AIM OF THE EXERCISE:
Please render the text read from each page in the entries below as a Markdown table with the columns Row and Line, giving each line of that text its row number and skipping blank lines. Leave the pictures out of your answer.

SUPPLIED RECORDS:
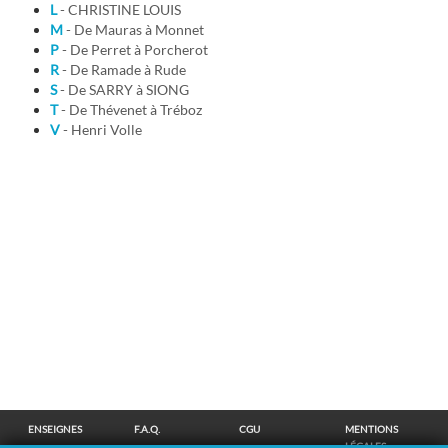
L
- CHRISTINE LOUIS
M
- De Mauras à Monnet
P
- De Perret à Porcherot
R
- De Ramade à Rude
S
- De SARRY à SIONG
T
- De Thévenet à Tréboz
V
- Henri Volle
ENSEIGNES
F.A.Q.
CGU
MENTIONS
LÉGALES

SOLUTION TO THIS PROBLEM:
| Row | Line |
|---|---|
| 1 | L |
| 2 | - CHRISTINE LOUIS |
| 3 | M |
| 4 | - De Mauras à Monnet |
| 5 | P |
| 6 | - De Perret à Porcherot |
| 7 | R |
| 8 | - De Ramade à Rude |
| 9 | S |
| 10 | - De SARRY à SIONG |
| 11 | T |
| 12 | - De Thévenet à Tréboz |
| 13 | V |
| 14 | - Henri Volle |
| 15 | ENSEIGNES |
| 16 | F.A.Q. |
| 17 | CGU |
| 18 | MENTIONS |
| 19 | LÉGALES |